◆ Text section:
Could it be someone who wastes
people's time telling stories

no one wants to hear?

No. I think you're safe.

So, you've got
to fire someone.

You just got to
toughen up and do it.

If you were a hunter like me,
it wouldn't be so hard.

I can look at a herd of elk and
pick which one I'm going to shoot.

I may even
lock eyes with him.

Feel a connection.
Like I can read his mind.

"The grass here is sweet. We picked
a good place to spend the summer.

"I hope the line for the river
isn't too..." Bam! He's dead!

Damn it, Charlie!

Sorry, I'm stealthy.

If you were an elk, you'd already be
strapped to the hood of my PT Cruiser.

Yeah, well, this isn't an elk.
We're talking about one of my employees.

I wish there was
something else I could do.

◆ Task to complete: Retype, word for word, the part of the dialogue above that opens with the words containing "Sorry, I'm stealthy." and closes with "of my employees.". You won't need any of the data that comes next.

◆ Given entries:
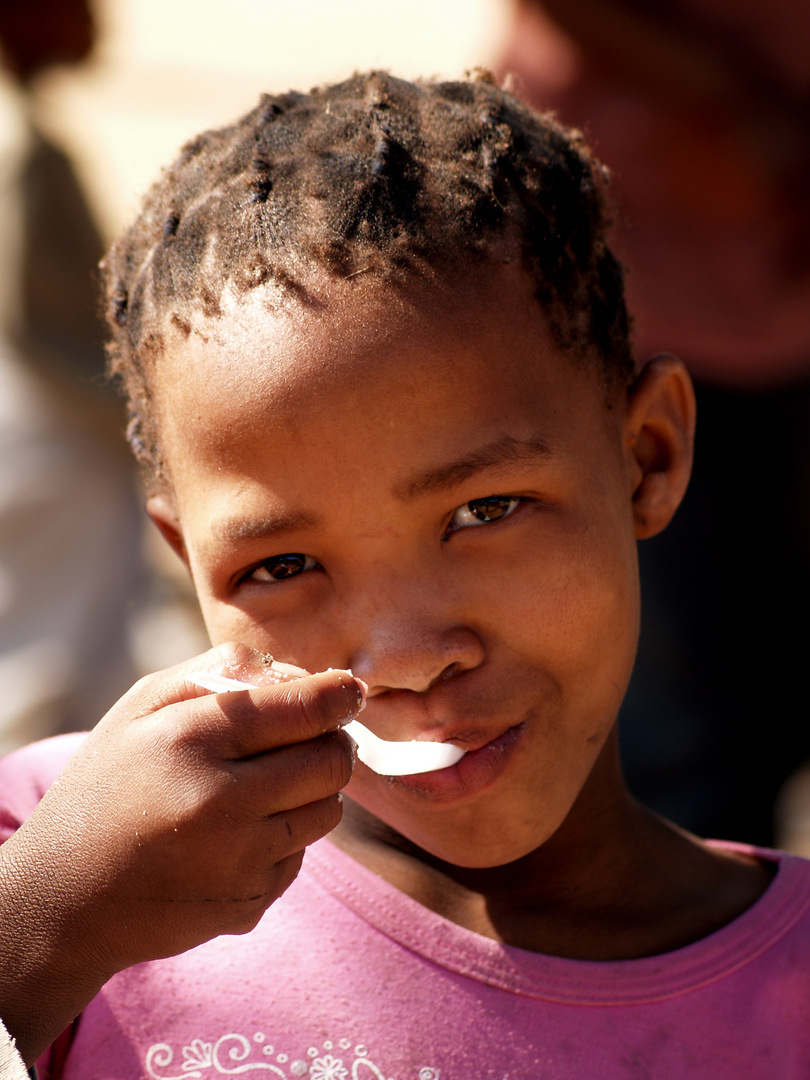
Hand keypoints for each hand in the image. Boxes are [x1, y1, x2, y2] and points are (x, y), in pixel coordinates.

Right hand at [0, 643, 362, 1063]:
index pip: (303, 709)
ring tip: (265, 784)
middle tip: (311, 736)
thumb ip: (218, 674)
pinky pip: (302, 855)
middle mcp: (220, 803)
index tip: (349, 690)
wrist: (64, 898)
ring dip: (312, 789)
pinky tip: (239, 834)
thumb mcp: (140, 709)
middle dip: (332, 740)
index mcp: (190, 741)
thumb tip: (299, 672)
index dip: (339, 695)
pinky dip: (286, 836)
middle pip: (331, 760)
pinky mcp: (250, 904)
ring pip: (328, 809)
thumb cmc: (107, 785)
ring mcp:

--

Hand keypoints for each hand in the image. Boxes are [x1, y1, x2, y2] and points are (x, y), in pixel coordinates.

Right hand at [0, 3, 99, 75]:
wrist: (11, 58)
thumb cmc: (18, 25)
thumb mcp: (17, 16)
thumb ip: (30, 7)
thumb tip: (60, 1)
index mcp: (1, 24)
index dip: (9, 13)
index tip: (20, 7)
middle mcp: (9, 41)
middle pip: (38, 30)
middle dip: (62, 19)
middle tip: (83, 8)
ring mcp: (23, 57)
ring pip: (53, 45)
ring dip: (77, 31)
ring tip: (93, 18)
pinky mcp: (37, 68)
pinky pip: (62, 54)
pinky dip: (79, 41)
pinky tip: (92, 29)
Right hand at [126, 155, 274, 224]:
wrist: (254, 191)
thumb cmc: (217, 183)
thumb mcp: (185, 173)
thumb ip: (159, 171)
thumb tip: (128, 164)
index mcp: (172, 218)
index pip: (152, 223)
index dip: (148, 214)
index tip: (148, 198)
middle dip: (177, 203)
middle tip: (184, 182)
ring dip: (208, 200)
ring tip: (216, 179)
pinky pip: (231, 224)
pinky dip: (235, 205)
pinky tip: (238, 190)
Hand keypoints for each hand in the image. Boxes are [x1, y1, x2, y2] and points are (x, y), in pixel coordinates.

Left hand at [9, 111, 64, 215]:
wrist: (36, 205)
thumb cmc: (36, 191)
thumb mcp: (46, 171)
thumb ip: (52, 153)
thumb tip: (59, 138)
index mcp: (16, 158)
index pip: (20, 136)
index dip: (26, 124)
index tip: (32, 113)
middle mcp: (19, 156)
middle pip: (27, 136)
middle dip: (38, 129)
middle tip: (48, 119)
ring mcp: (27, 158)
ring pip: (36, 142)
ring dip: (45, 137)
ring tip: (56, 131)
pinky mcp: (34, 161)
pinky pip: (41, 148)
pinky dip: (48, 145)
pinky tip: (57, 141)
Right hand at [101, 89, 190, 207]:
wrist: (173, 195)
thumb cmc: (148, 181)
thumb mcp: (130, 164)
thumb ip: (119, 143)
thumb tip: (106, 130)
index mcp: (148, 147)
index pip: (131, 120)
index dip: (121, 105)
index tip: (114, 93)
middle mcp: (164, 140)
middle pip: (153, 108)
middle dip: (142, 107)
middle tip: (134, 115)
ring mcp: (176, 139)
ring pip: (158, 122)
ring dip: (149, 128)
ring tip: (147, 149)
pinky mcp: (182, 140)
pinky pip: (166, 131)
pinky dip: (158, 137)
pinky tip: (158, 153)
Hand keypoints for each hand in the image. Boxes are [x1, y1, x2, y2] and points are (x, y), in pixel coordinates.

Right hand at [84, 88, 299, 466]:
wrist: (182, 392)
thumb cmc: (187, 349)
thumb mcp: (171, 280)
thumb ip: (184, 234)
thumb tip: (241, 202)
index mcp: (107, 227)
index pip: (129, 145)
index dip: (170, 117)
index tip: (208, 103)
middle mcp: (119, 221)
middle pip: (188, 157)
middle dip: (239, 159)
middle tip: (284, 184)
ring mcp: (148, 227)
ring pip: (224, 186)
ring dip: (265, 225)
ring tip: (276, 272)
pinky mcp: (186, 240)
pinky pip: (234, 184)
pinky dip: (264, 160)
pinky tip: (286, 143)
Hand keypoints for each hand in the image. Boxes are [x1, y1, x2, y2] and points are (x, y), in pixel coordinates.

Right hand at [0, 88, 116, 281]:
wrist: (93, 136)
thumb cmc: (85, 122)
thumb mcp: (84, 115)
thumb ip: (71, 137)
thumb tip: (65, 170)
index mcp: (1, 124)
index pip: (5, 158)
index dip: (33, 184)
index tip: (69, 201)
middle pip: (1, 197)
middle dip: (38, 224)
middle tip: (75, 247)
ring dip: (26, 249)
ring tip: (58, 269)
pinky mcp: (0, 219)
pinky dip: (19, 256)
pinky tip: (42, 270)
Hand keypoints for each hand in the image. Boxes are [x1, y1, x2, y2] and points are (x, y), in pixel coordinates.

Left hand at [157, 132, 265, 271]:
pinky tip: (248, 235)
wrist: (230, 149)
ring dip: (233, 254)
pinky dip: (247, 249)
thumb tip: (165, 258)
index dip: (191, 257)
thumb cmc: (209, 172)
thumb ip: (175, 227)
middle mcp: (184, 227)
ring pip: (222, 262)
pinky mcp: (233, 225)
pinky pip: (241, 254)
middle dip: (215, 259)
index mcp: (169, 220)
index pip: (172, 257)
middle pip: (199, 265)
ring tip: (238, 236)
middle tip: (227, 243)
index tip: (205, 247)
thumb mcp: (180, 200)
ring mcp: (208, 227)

---

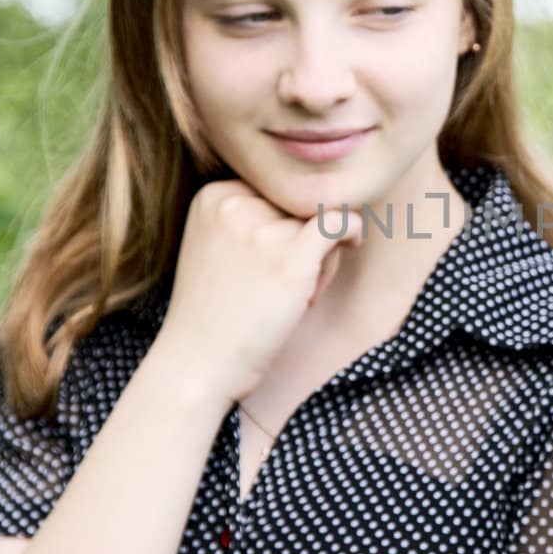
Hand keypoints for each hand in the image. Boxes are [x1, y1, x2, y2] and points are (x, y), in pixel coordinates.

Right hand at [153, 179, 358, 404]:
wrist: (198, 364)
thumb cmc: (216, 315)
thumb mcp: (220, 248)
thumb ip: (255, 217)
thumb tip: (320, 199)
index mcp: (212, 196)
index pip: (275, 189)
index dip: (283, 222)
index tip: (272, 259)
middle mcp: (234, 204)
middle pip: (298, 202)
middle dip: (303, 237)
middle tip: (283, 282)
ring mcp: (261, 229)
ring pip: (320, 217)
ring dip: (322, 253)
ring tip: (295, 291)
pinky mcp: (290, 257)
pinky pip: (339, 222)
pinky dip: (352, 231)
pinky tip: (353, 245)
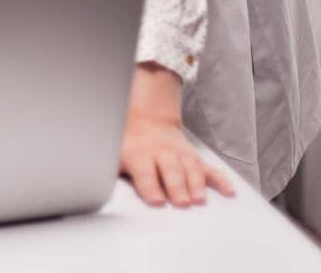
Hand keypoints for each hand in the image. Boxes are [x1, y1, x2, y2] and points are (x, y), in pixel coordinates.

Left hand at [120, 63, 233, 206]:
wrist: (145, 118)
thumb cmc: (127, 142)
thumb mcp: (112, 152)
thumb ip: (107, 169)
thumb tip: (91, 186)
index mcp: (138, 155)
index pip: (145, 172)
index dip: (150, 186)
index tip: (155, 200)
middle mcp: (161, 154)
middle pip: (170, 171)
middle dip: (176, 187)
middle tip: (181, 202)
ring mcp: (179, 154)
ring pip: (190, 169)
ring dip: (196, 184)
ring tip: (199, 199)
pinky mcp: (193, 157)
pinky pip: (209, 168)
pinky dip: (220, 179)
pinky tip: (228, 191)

◆ Your solution:
Sorry, I'm stealthy.

If you were an elk, you'd already be
strapped to the hood of my PT Cruiser.

Yeah, well, this isn't an elk.
We're talking about one of my employees.